Philbin: “The way we manage our Fof offering I do not actually want to deliver a “spiced-up” offering at all.I see Fofs as a core holding and a central hub from which to build a diversified client offering. To me, Fofs are not just a product but a service – one that can assist IFAs in delivering client objectives.

“Our portfolios are designed to deliver consistency across a whole number of time periods, thus making it an easy proposition for IFAs to recommend as their core investment. If we deliver consistency on a consistent basis, then, by default, we will stand out from the crowd. Also, all our funds within the multi-manager range now have investment protection. If the client dies and the investment be worth less than the initial investment, then a life policy written outside of the investment but paid for by Isis will kick in (to the tune of a shortfall maximum of £150,000) thus making the investment very attractive.

“We feel this is excellent within the trustee marketplace but also to give clients peace of mind due to the excessive levels of volatility witnessed over the past four years.”

Craven asks: “In the world of single-fund management there has been some progress in the use of perf-ormance for TERs.
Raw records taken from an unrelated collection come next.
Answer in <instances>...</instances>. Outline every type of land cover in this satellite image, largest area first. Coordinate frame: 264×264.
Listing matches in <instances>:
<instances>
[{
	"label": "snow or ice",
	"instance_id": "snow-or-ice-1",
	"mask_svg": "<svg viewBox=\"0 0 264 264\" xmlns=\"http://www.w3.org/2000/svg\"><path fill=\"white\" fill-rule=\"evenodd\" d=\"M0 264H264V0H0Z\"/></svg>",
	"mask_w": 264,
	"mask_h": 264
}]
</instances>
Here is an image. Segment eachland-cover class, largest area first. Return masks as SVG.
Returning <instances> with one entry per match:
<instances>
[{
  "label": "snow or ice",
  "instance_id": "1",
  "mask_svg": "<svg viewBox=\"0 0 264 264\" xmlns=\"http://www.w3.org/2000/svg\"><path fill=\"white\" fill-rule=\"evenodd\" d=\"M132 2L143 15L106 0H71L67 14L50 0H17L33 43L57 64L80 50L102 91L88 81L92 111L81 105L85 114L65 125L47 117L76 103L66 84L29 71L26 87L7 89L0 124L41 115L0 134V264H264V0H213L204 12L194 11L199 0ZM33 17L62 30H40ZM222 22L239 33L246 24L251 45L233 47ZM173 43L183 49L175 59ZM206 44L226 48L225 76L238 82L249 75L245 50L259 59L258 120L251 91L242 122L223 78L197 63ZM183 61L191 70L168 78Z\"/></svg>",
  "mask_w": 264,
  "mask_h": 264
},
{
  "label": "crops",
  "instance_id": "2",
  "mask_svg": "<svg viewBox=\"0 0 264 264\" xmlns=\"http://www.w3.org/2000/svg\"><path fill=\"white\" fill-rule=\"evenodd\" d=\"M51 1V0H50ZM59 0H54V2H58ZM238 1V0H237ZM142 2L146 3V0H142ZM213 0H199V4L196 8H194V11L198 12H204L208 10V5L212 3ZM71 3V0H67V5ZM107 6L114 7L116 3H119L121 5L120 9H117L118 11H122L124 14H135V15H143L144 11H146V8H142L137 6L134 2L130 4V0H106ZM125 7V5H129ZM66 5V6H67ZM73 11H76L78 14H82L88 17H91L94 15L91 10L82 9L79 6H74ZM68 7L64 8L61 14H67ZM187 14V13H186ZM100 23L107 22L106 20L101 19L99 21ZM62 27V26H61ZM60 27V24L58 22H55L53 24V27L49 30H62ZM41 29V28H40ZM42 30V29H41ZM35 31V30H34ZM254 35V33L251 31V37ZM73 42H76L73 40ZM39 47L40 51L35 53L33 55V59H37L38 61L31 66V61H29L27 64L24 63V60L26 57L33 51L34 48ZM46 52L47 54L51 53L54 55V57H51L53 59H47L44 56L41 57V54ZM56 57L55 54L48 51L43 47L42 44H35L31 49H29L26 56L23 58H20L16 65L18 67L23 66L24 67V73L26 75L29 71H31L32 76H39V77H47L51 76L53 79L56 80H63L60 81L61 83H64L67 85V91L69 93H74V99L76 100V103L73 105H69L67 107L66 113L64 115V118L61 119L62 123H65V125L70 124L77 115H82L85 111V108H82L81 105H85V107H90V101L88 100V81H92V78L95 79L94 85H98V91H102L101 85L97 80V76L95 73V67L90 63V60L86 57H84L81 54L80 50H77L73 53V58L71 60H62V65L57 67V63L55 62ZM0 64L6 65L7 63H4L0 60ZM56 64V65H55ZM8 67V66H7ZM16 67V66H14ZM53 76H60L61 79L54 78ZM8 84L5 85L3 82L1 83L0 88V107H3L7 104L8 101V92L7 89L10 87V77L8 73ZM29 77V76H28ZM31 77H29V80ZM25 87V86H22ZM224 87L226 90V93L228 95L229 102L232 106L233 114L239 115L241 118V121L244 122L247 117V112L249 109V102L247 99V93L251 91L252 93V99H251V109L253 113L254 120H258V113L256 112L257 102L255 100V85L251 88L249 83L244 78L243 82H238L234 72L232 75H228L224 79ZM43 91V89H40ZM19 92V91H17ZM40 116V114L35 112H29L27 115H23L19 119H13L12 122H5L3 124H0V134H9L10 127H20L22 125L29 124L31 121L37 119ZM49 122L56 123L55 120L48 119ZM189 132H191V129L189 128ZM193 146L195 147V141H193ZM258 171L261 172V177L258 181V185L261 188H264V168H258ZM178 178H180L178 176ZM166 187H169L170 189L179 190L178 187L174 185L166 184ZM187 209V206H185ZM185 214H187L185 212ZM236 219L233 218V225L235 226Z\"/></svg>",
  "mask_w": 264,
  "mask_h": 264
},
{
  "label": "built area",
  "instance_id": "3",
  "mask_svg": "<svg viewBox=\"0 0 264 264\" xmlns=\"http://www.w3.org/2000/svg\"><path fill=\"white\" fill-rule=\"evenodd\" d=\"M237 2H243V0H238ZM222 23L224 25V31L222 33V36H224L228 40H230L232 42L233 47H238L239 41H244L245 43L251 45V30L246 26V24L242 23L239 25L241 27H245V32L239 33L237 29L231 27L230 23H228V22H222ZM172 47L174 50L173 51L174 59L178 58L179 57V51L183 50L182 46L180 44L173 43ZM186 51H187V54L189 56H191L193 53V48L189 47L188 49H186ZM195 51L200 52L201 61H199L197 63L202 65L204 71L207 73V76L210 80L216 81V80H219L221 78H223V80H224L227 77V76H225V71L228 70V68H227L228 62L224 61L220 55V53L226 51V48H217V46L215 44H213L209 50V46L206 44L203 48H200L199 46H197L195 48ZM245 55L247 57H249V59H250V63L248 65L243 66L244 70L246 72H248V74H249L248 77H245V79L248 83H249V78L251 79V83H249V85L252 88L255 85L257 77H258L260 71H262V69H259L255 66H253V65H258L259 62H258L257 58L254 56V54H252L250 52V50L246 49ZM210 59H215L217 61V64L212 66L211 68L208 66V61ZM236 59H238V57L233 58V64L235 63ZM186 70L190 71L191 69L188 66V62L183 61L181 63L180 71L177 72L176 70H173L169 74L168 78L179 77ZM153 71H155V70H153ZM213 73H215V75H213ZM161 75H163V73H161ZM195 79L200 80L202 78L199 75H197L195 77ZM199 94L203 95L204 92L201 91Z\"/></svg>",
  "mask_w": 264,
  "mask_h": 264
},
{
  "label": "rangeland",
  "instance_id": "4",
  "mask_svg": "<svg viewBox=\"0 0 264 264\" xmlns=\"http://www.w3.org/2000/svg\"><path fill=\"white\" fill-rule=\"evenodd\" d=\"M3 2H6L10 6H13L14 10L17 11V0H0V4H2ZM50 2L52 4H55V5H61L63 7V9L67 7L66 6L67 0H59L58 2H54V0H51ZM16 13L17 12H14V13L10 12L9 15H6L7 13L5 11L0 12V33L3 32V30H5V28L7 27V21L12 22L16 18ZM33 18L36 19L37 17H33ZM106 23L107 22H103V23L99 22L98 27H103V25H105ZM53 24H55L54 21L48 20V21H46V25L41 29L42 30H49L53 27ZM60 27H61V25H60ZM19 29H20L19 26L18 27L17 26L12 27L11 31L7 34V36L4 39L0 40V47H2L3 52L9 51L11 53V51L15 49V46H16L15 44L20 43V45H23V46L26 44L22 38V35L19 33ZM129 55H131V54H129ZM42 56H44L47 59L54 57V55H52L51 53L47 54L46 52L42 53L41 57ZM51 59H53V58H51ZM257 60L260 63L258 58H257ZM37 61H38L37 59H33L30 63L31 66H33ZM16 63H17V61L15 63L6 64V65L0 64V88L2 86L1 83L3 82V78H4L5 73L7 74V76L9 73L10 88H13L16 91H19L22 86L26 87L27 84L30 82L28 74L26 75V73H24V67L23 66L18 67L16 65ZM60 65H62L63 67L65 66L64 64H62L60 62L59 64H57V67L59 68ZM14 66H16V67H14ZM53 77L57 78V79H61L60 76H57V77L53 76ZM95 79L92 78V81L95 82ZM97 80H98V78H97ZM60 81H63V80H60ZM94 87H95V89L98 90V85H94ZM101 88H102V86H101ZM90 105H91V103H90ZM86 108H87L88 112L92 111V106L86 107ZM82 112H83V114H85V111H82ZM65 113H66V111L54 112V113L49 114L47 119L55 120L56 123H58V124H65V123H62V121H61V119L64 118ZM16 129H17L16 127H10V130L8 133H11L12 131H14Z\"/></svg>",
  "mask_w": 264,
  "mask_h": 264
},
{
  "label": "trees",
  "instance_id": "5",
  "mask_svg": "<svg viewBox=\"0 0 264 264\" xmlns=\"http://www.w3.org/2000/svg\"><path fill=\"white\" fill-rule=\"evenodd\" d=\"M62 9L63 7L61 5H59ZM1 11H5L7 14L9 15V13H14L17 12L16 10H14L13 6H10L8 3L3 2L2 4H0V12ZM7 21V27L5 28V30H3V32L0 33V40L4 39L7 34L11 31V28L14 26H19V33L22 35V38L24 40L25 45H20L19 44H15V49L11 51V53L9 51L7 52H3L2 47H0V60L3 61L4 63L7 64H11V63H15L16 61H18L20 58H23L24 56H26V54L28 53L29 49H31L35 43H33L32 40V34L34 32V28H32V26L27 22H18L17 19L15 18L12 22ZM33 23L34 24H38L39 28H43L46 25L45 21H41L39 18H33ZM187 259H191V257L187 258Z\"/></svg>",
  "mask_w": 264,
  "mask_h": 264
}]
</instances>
Could this translate across to the multi-manager world where charges are traditionally more expensive?” Moor: “We do not view our charges as being expensive, as we outlined earlier, so we do not think it is necessary to counter cost with a performance fee solution. However, we believe that the concept of performance-related fees is one that could be attractive and we are considering them as part of our overall fund proposition.”

Fitzgerald: “Are charges for multi-managers really higher? The alternative is a selection of individual funds generally selected and managed by the IFA. Each time a switch takes place, initial charges will generally be taken. These charges, which multi-managers do not pay, can significantly increase the cost of this DIY approach. Multi-managers will also generally pay less for their underlying managers. We already use performance fees on a number of our funds. However there are certain regulatory restrictions which need to be addressed.”

Potter: “Most definitely. We are all for performance fees on single funds as it is important that the client gets value for money. If performance fees sharpen performance on multi-managers even further than what it is now, then they could be appropriate.”

Philbin: “Economies of scale work very well in managing Fof portfolios. The more assets we can attract, the bigger discounts we can achieve, the lower costs can be passed on, and ultimately TERs fall. The investment industry is constantly changing. Oeics with institutional share classes, for instance, did not exist five years ago.

“The market is moving on, dilution levies (either to purchase or redeem) are in place to protect unitholders and we see this as a good thing. Our traffic light analysis quantitative screening model helps us buy funds and hold them for the longer term. If you have low turnover, you tend to have lower TERs. In fact, the TERs on the Isis multi-manager balanced fund is about 1.9 per cent and the Isis multi-manager growth trust is just over 2 per cent.

“But we cannot let TERs be the driver of the investment decision. For instance, because of changes to the investment marketplace, you will find performance fees becoming a more prevalent part of the community. Many groups will either charge a lower AMC and boost TERs if they perform well or be like Gartmore in its high-alpha (Focus) range of products and have a high AMC and reduce it if they underperform.

“I personally do not mind paying a higher AMC to a fund group if the fund manager is delivering high levels of performance without taking excessive risks.”